LDLR-OPN Interaction Drives COVID-19 Myocarditis Through Monocyte Recruitment

COVID-19-associated myocarditis is marked by macrophage-rich inflammation and adverse cardiac outcomes, yet its mechanisms remain unclear. We developed a reproducible BSL-2 mouse model by combining cardiac-specific human low-density lipoprotein receptor (LDLR) overexpression (AAV9-cTnT-hLDLR) with chimeric SARS-CoV-2 infection in keratin 18 human angiotensin-converting enzyme 2 transgenic mice, achieving 100% penetrance of macrophage-predominant myocarditis with cardiomyocyte necrosis and gasdermin D-mediated pyroptosis. We identified a previously unrecognized high-affinity interaction between LDLR (CR2-CR5 domains) and osteopontin that drives monocyte recruitment.

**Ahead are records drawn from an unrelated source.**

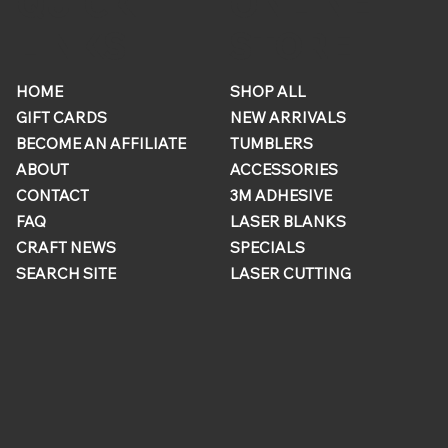
ONLINE
QUICK
STORE
LINKS
HOME
SHOP ALL
GIFT CARDS
NEW ARRIVALS
BECOME AN AFFILIATE
TUMBLERS
ABOUT
ACCESSORIES
CONTACT
3M ADHESIVE
FAQ
LASER BLANKS
CRAFT NEWS
SPECIALS
SEARCH SITE
LASER CUTTING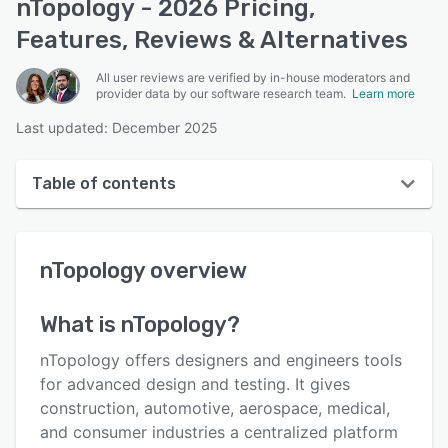
nTopology - 2026 Pricing,
Features, Reviews & Alternatives
All user reviews are verified by in-house moderators and
provider data by our software research team.
Learn more
Last updated: December 2025
Table of contents
nTopology overview
nTopology
overview
User interface
Reviews
What is
nTopology
?
Who uses nTopology?
nTopology offers designers and engineers tools
Key features
for advanced design and testing. It gives
construction, automotive, aerospace, medical,
Alternatives
and consumer industries a centralized platform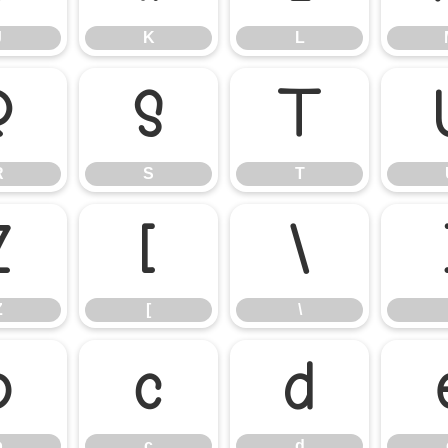
J
K
L
R
S
T
R
S
T
Z
[
\
Z
[
\
b
c
d
b
c
d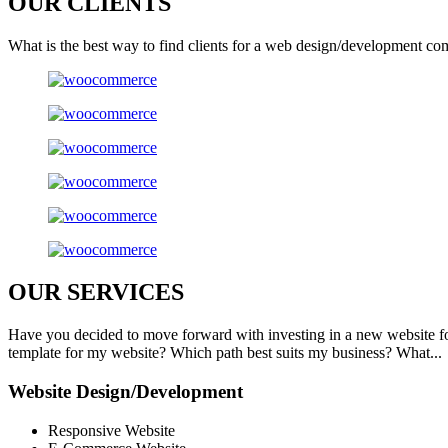
OUR
CLIENTS
What is the best way to find clients for a web design/development co
OUR
SERVICES
Have you decided to move forward with investing in a new website f
template for my website? Which path best suits my business? What...
Website Design/Development
Responsive Website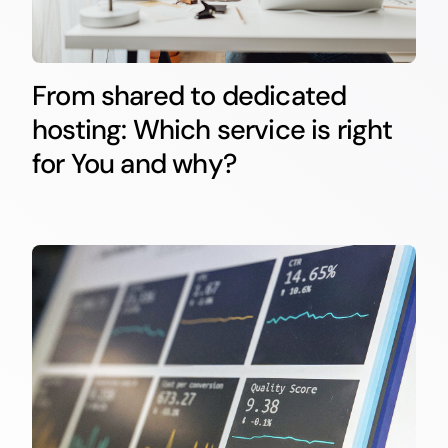
From shared to dedicated
hosting: Which service is right
for You and why?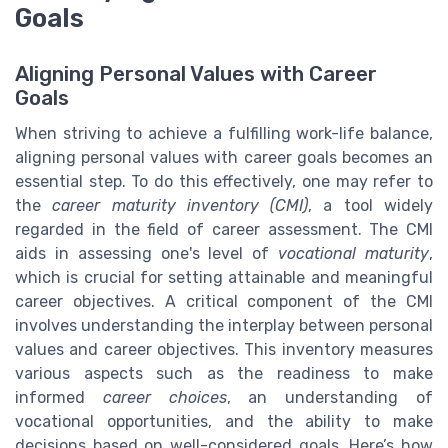
Goals
Aligning Personal Values with Career
Goals
When striving to achieve a fulfilling work-life balance,
aligning personal values with career goals becomes an
essential step. To do this effectively, one may refer to
the
career maturity inventory (CMI)
, a tool widely
regarded in the field of career assessment. The CMI
aids in assessing one's level of
vocational maturity
,
which is crucial for setting attainable and meaningful
career objectives. A critical component of the CMI
involves understanding the interplay between personal
values and career objectives. This inventory measures
various aspects such as the readiness to make
informed
career choices
, an understanding of
vocational opportunities, and the ability to make
decisions based on well-considered goals. Here’s how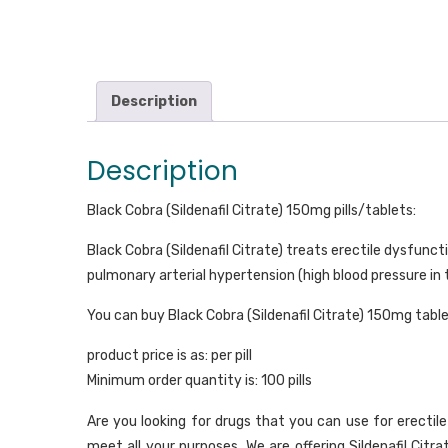
Description
Description
Black Cobra (Sildenafil Citrate) 150mg pills/tablets:
Black Cobra (Sildenafil Citrate) treats erectile dysfunct
pulmonary arterial hypertension (high blood pressure in
You can buy Black Cobra (Sildenafil Citrate) 150mg table
product price is as: per pill
Minimum order quantity is: 100 pills
Are you looking for drugs that you can use for erectil
meet all your purposes. We are offering Sildenafil Citr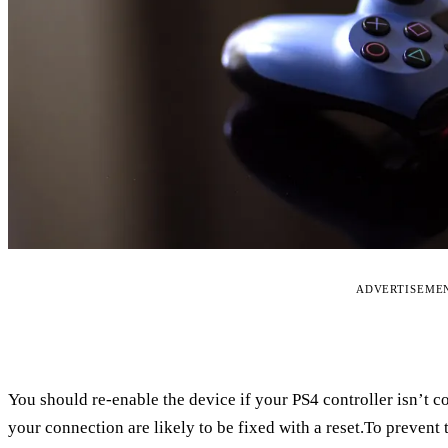
ADVERTISEME
You should re-enable the device if your PS4 controller isn’t 
your connection are likely to be fixed with a reset.To prevent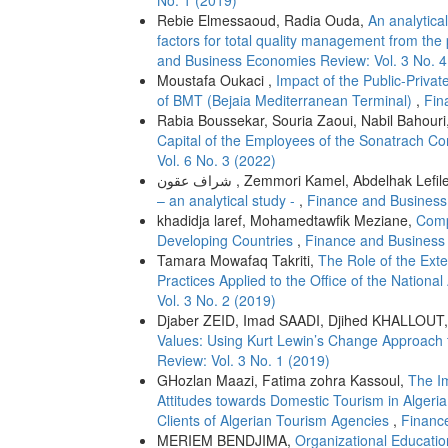
No. 1 (2019)
Rebie Elmessaoud, Radia Ouda,
An analytica
factors for total quality management from the
and Business Economies Review: Vol. 3 No. 4
Moustafa Oukaci ,
Impact of the Public-Priv
of BMT (Bejaia Mediterranean Terminal)
,
Fin
Rabia Boussekar, Souria Zaoui, Nabil Bahouri
Capital of the Employees of the Sonatrach C
Vol. 6 No. 3 (2022)
شراف عقون , Zemmori Kamel, Abdelhak Lefil
– an analytical study -
,
Finance and Business
khadidja laref, Mohamedtawfik Meziane,
Comp
Developing Countries
,
Finance and Business 
Tamara Mowafaq Takriti,
The Role of the Ext
Practices Applied to the Office of the Nationa
Vol. 3 No. 2 (2019)
Djaber ZEID, Imad SAADI, Djihed KHALLOUT
Values: Using Kurt Lewin’s Change Approach
Review: Vol. 3 No. 1 (2019)
GHozlan Maazi, Fatima zohra Kassoul,
The I
Attitudes towards Domestic Tourism in Algeria
Clients of Algerian Tourism Agencies
,
Financ
MERIEM BENDJIMA,
Organizational Educatio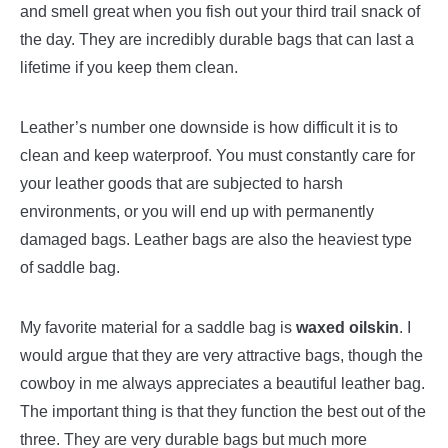
and smell great when you fish out your third trail snack of
the day. They are incredibly durable bags that can last a
lifetime if you keep them clean.
Leather’s number one downside is how difficult it is to
clean and keep waterproof. You must constantly care for
your leather goods that are subjected to harsh
environments, or you will end up with permanently
damaged bags. Leather bags are also the heaviest type
of saddle bag.
My favorite material for a saddle bag is
waxed oilskin
. I
would argue that they are very attractive bags, though the
cowboy in me always appreciates a beautiful leather bag.
The important thing is that they function the best out of the
three. They are very durable bags but much more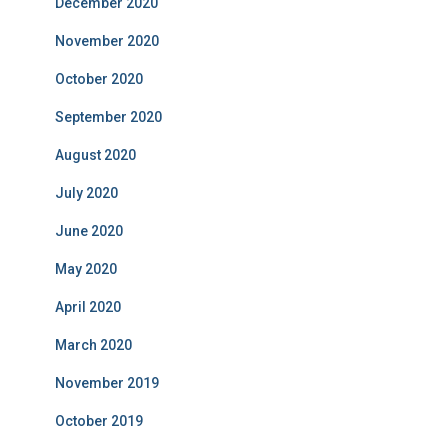
December 2020
November 2020
October 2020
September 2020
August 2020
July 2020
June 2020
May 2020
April 2020
March 2020
November 2019
October 2019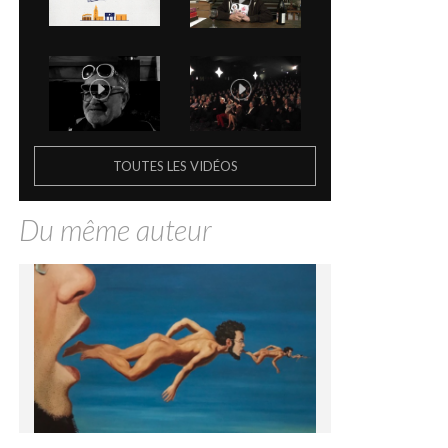
TOUTES LES VIDÉOS
Du même auteur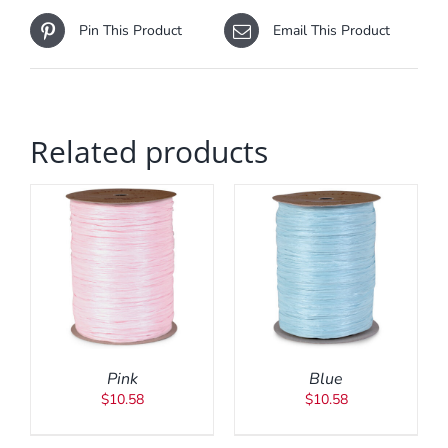
Pin This Product
Email This Product
Related products
ADD TO CART
/
DETAILS
Pink
Blue
$
10.58
$
10.58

Induced degrader of LDLR-mediated LDLR degradation completely abrogated myocarditis, while dimethyl fumarate significantly reduced pyroptosis and inflammatory burden. Importantly, human myocarditis autopsy hearts exhibited >10-fold up-regulation of LDLR and intercellular adhesion molecule-1, mirroring the murine findings. These data establish the LDLR-osteopontin axis as a mechanistic and targetable driver of COVID-19 myocarditis and provide a translational platform for therapeutic development in viral myocarditis.